A misguided social media post led countless people to steal a local cattle rancher’s onions, the rancher told ABC-7’s New Mexico Mobile Newsroom.

“It’s my property that people were taking,” said James Montoya, who has ranches in Doña Ana and Sierra counties. “I don’t even know how many people came out here.”

Montoya said Barker Produce donated thousands of onions to feed his cattle. He has 137 who roam on a ranch south of Interstate 10, which he said he leases from the state of New Mexico and the Bureau of Land Management. The onions taken by the public on Monday were in that ranch, Montoya said.

“We’re supposed to keep trespassers off,” Montoya said. “It’s a constant menace.”

The cattle rancher said onions are a cheap, but still nutritious way to feed cattle, especially after a dry season. He’ll mix the onions with wheat, hay or oats. He said alfalfa is $115 per ton, and prices are rising as the cost of gas increases.

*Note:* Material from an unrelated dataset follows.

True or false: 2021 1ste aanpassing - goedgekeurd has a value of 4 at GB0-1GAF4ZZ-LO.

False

“Any little supplement like this that helps us is really great,” Montoya said.

Brandon Barker of Barker Produce said they’ve given onions to cattle ranchers before.

“There’s a lot of cattle that eat onions and chile,” said Brandon Barker, of Barker Produce. “There’s a lot of people who raise animals that can blend onions or chile or any kind of vegetable into their regular feed to help supplement what they’re lacking.”

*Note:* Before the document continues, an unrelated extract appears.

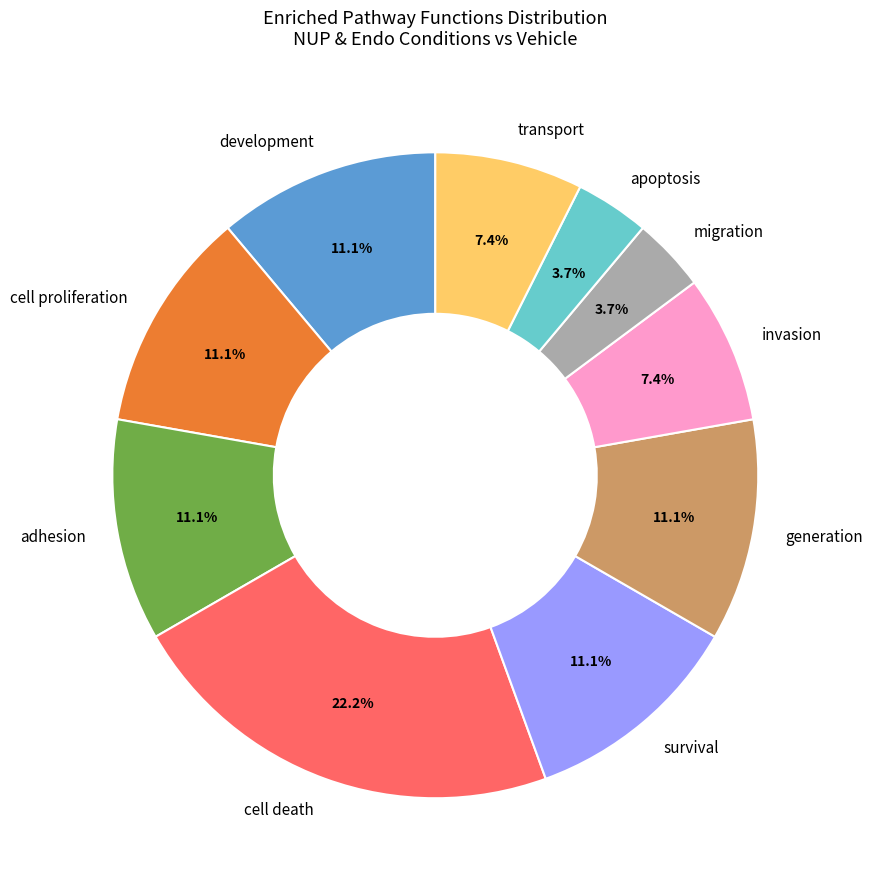

What is the ratio of the value at apoptosis to the value at adhesion?

0.3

A number of social media users shamed Barker Produce for “dumping” perfectly good onions in the desert. However, Barker told ABC-7 he donated the “cull” onions, which are too large or small to sell to their customers.

“We get culls from roots, anything that’s not consumable by a human,” Barker said.

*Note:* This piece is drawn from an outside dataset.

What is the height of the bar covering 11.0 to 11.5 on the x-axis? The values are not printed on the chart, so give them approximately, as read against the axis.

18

Barker Produce also donates a considerable number of “number two” onions to Roadrunner Foodbank, not letting anything go to waste.

“They come in several times a week and pick up anything that we have that’s a number two onion that is consumable by people,” Barker said.

Montoya would like to remind the public to not believe all posts they see on social media. He told ABC-7 dozens of people thought the onions were abandoned, but they were not.

“If you left your car parked in your driveway, it’s not there for me to go and get it as I want,” Montoya said.

He said he won’t press charges against anyone who unknowingly stole them, but he’s frustrated, nonetheless.

“These onions weren’t here for the public, they were here for my cattle.”